==== Listed entries

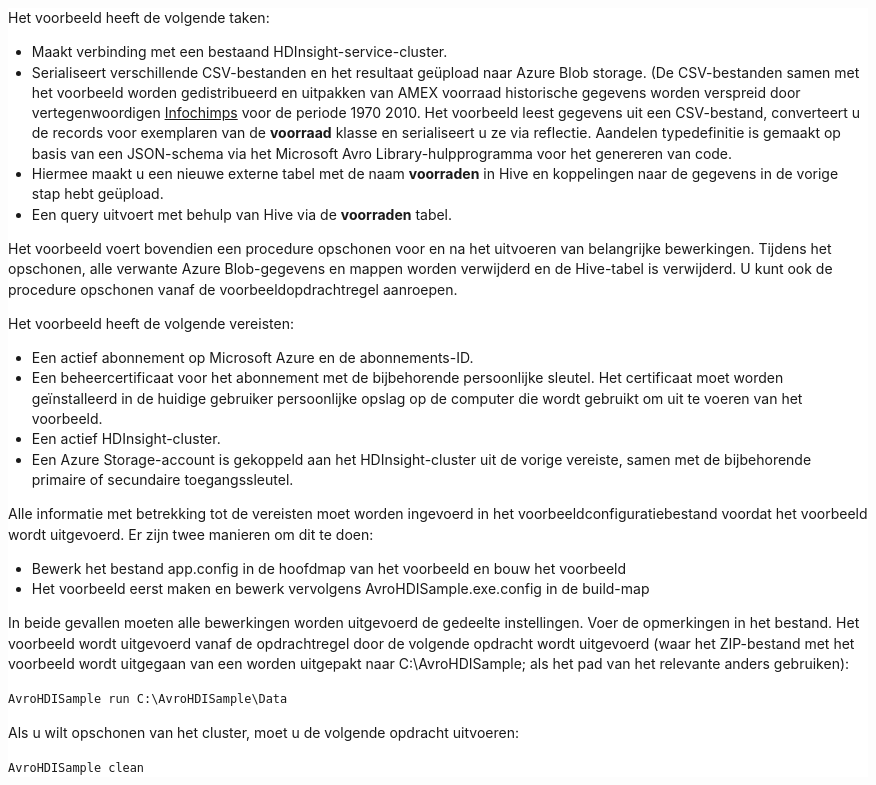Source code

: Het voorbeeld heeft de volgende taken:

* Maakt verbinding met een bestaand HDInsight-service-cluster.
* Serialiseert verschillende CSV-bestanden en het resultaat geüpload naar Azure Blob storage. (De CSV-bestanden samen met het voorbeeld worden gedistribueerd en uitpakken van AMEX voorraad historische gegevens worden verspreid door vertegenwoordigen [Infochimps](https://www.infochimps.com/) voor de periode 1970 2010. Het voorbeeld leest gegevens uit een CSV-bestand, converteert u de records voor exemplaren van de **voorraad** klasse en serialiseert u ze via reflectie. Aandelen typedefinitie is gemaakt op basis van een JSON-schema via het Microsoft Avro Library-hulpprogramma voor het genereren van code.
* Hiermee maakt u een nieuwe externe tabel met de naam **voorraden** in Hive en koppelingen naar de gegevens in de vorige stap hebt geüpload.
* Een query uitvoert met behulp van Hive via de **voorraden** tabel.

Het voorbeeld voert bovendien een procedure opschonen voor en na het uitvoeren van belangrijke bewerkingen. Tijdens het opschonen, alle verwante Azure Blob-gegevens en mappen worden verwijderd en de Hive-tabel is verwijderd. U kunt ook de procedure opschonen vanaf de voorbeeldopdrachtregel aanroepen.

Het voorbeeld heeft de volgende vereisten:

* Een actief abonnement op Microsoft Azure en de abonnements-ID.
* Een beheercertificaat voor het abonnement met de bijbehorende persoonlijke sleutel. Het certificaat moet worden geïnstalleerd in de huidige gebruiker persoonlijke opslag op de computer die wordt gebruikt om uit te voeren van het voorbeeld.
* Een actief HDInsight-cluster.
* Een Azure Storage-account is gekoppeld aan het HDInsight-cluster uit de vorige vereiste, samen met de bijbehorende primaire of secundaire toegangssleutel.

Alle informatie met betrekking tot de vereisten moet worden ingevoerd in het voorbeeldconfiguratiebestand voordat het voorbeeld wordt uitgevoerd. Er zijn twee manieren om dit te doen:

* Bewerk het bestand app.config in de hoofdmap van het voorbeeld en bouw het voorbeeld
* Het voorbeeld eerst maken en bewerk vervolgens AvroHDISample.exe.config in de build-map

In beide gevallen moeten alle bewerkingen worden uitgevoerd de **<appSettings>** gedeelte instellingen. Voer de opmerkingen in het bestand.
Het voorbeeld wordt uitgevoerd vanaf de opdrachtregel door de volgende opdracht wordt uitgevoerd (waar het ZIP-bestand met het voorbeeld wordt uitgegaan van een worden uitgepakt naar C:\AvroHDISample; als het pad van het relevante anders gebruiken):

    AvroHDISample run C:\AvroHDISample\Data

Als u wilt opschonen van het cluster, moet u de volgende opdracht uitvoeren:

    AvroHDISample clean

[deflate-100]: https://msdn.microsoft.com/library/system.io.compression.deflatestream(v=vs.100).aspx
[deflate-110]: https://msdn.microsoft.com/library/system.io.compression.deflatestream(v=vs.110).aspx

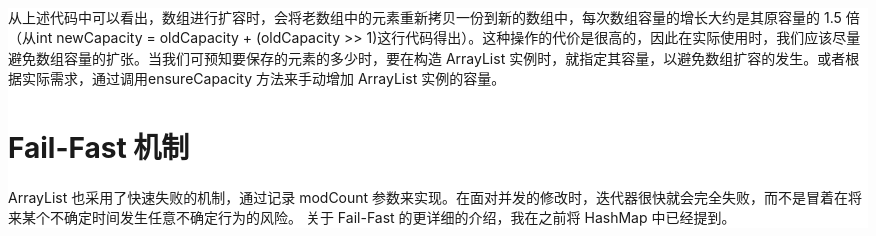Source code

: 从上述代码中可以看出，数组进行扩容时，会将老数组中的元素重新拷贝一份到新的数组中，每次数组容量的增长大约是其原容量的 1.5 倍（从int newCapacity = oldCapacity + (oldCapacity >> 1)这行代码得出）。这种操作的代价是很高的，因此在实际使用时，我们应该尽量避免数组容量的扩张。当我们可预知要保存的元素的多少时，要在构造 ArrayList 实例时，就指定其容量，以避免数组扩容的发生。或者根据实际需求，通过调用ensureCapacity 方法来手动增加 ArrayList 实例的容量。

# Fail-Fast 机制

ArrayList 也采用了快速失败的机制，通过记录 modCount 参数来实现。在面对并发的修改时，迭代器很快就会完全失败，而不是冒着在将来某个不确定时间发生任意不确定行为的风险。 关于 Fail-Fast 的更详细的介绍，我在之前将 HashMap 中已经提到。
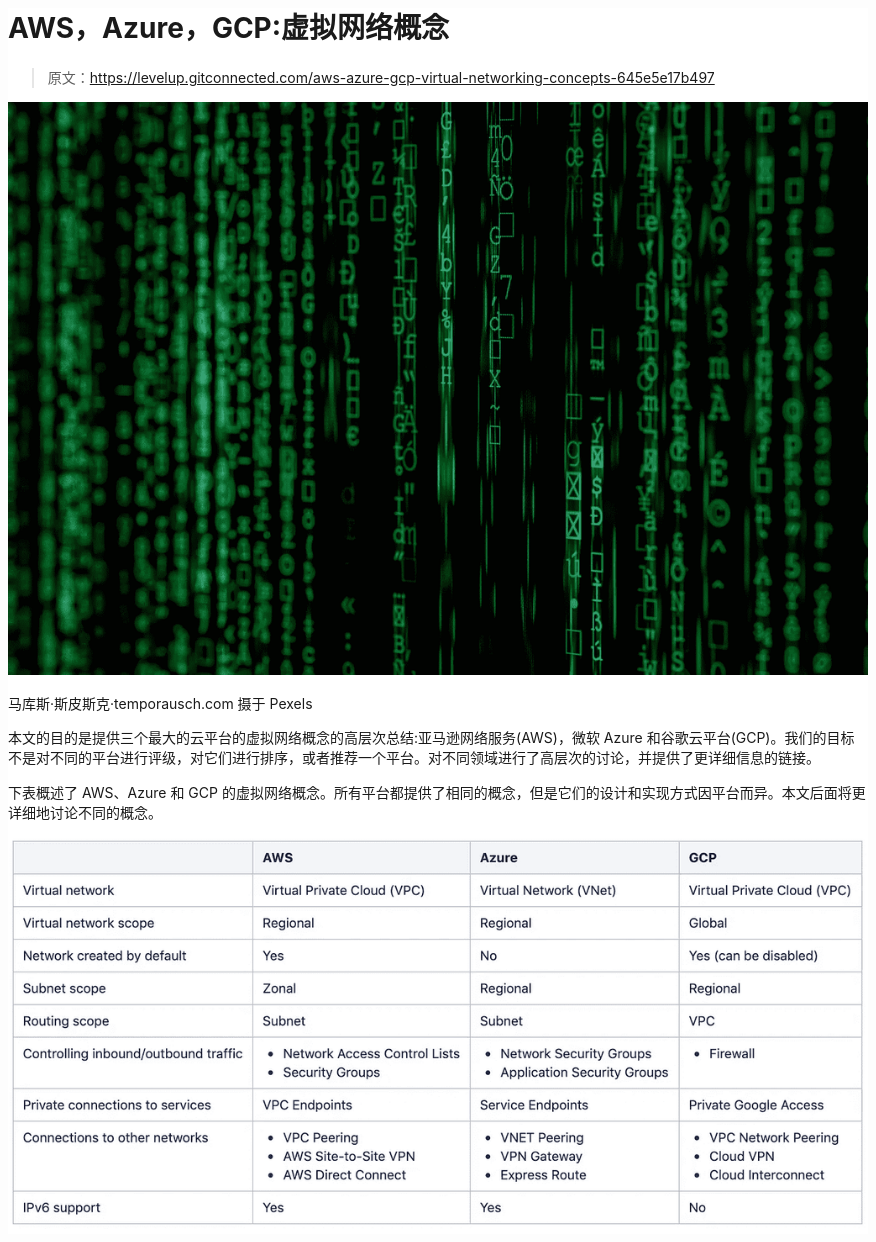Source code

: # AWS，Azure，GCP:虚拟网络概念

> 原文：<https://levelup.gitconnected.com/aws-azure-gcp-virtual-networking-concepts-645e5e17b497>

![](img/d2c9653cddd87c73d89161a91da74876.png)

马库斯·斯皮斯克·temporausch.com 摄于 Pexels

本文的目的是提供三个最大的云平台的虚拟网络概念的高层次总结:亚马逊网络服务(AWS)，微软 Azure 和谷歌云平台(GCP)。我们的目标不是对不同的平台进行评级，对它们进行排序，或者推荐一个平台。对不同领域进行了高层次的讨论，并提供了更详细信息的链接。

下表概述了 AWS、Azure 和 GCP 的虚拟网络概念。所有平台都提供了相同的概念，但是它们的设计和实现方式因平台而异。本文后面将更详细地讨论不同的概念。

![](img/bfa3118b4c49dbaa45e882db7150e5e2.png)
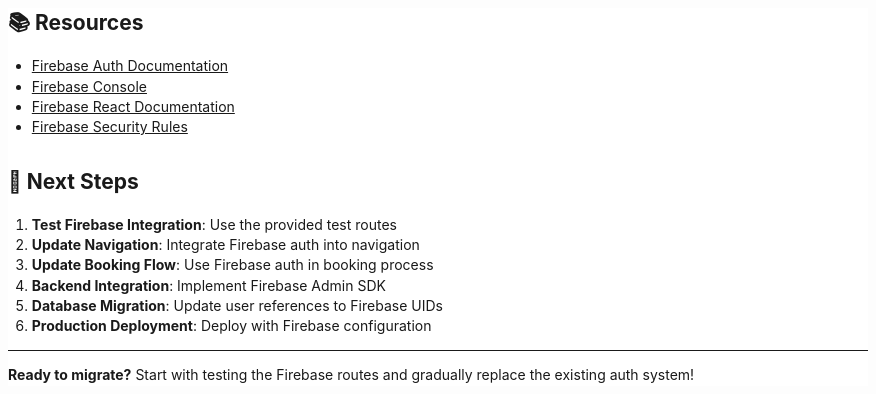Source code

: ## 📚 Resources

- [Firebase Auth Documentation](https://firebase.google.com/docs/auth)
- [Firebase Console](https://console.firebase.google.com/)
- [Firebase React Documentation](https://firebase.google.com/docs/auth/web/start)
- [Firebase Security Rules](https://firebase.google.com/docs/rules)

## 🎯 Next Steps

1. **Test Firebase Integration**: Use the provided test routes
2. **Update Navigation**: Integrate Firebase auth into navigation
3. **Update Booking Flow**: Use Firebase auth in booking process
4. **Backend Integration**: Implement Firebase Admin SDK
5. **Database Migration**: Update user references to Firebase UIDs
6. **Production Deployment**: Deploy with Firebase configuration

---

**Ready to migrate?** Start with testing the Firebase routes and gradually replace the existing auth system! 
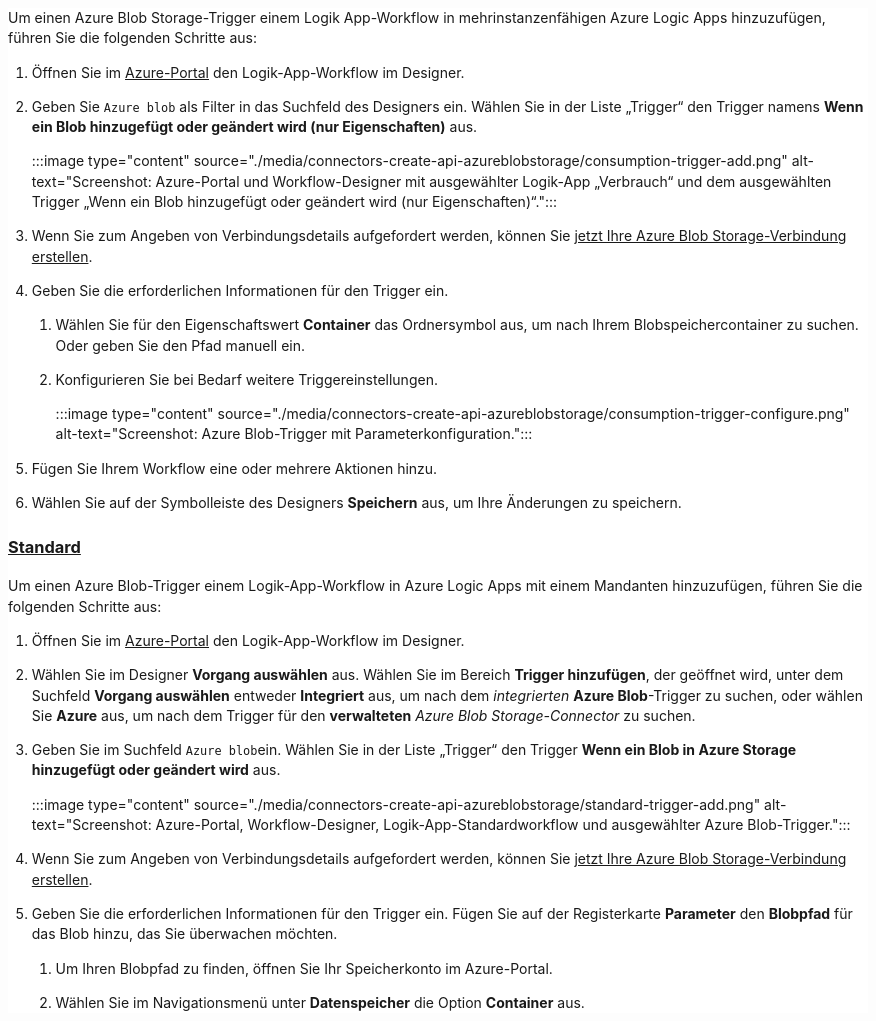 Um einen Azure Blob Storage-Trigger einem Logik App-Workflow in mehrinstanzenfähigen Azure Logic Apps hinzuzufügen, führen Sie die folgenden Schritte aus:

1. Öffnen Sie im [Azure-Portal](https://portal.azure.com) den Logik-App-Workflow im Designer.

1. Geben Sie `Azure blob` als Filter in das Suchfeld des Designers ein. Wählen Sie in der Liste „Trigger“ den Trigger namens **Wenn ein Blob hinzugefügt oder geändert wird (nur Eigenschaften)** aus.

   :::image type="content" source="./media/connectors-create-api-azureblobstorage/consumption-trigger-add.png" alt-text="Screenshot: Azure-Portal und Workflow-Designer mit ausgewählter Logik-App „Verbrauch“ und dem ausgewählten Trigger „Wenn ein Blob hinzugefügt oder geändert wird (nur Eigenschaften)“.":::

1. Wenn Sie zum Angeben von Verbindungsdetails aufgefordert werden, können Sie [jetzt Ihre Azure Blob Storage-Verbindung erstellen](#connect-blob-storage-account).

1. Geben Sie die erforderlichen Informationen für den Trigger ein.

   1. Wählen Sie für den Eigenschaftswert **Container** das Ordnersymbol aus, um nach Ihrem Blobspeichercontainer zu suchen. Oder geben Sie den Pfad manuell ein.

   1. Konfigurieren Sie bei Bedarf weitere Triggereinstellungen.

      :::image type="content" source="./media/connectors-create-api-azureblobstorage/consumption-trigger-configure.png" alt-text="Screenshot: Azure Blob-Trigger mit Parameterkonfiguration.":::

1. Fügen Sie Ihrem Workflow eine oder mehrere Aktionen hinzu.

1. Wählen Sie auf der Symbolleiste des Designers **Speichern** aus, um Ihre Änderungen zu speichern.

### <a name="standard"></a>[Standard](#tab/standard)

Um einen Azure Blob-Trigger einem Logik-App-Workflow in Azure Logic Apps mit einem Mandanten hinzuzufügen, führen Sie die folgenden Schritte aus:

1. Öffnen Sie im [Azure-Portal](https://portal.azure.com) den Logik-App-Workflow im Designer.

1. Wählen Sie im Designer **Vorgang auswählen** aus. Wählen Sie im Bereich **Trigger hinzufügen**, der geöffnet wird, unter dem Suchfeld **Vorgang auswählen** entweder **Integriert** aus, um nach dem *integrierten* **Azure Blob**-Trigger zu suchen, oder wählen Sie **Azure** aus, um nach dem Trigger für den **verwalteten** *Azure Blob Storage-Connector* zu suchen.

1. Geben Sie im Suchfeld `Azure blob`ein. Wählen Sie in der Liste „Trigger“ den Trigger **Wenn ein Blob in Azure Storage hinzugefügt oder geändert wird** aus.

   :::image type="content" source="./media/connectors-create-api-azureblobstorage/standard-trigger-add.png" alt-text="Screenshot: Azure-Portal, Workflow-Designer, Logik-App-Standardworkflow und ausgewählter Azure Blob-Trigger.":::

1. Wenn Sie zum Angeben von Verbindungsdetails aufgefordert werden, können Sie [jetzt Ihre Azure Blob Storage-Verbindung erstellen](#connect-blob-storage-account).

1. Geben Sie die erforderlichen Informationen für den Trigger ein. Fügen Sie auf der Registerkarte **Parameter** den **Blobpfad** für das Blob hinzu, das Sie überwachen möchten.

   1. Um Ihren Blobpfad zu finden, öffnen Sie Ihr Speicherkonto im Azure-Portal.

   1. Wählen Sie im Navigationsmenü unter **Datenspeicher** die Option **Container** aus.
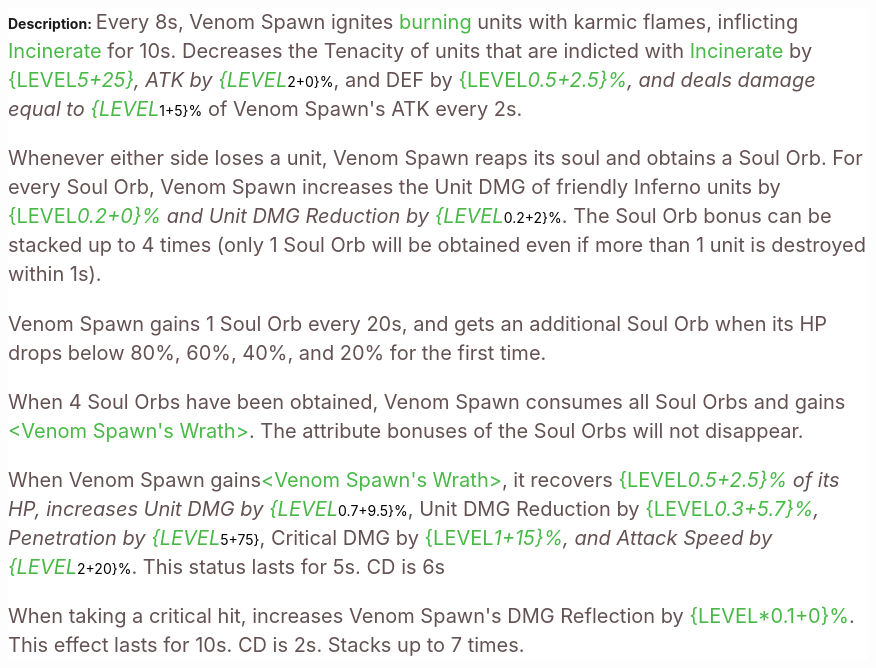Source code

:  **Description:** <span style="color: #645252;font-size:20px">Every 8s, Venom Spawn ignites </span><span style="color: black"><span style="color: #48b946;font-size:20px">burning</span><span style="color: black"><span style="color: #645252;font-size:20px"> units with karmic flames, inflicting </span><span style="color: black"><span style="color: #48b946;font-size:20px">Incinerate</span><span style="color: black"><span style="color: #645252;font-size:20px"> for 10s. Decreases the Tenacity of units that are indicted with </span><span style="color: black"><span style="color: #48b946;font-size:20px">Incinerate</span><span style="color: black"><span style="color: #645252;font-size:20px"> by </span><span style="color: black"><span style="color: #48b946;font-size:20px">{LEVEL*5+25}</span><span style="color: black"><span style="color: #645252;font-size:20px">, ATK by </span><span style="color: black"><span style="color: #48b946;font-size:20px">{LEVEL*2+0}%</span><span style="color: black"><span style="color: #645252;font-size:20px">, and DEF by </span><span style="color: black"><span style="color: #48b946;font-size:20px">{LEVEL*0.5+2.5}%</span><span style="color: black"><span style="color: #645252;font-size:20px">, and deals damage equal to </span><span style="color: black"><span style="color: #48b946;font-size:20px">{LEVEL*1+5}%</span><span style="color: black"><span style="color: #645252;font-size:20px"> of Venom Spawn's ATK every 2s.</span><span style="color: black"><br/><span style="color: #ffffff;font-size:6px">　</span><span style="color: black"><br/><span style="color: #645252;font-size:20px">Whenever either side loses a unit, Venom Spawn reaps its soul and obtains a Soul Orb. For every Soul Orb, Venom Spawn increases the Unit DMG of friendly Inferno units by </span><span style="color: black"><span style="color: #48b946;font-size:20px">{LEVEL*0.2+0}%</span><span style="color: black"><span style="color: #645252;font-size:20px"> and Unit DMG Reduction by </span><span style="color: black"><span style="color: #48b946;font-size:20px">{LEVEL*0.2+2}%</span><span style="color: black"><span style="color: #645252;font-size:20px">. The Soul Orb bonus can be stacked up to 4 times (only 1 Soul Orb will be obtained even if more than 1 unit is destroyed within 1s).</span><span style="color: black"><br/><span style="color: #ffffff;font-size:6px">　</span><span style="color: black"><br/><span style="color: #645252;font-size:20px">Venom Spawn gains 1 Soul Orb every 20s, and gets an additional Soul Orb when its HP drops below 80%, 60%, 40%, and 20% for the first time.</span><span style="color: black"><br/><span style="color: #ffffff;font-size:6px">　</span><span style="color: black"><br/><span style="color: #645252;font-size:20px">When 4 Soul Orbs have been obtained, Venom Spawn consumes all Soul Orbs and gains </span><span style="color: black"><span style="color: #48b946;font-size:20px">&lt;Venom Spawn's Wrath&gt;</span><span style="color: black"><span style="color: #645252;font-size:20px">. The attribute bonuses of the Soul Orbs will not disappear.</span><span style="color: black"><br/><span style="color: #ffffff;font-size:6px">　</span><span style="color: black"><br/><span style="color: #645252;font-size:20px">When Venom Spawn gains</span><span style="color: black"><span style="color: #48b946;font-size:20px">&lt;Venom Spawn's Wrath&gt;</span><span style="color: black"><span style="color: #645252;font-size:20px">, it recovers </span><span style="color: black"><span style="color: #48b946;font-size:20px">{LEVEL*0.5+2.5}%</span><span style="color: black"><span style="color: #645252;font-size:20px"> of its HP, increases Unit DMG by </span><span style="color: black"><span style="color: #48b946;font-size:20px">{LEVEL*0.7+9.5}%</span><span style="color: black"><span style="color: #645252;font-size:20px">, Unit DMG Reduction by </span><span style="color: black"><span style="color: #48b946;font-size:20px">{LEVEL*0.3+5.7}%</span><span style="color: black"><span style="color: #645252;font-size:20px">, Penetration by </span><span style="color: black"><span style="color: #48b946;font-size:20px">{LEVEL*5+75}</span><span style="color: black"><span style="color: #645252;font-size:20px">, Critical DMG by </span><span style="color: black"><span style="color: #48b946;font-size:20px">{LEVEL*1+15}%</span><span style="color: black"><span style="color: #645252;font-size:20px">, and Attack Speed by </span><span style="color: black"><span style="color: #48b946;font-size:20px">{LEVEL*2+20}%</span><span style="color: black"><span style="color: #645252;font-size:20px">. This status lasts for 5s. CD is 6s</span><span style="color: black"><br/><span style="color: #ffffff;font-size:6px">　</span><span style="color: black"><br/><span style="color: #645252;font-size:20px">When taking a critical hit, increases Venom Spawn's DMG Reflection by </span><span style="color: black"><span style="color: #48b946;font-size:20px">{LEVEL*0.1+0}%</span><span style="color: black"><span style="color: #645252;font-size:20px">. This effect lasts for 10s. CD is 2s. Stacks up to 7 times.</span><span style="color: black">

========

What you should do
Retype exactly. Include each line from the start of the material through the line holding "een bestaand HDInsight-service-cluster.", and leave the pictures out.

Task output
Source code

: Het voorbeeld heeft de volgende taken:

* Maakt verbinding met een bestaand HDInsight-service-cluster.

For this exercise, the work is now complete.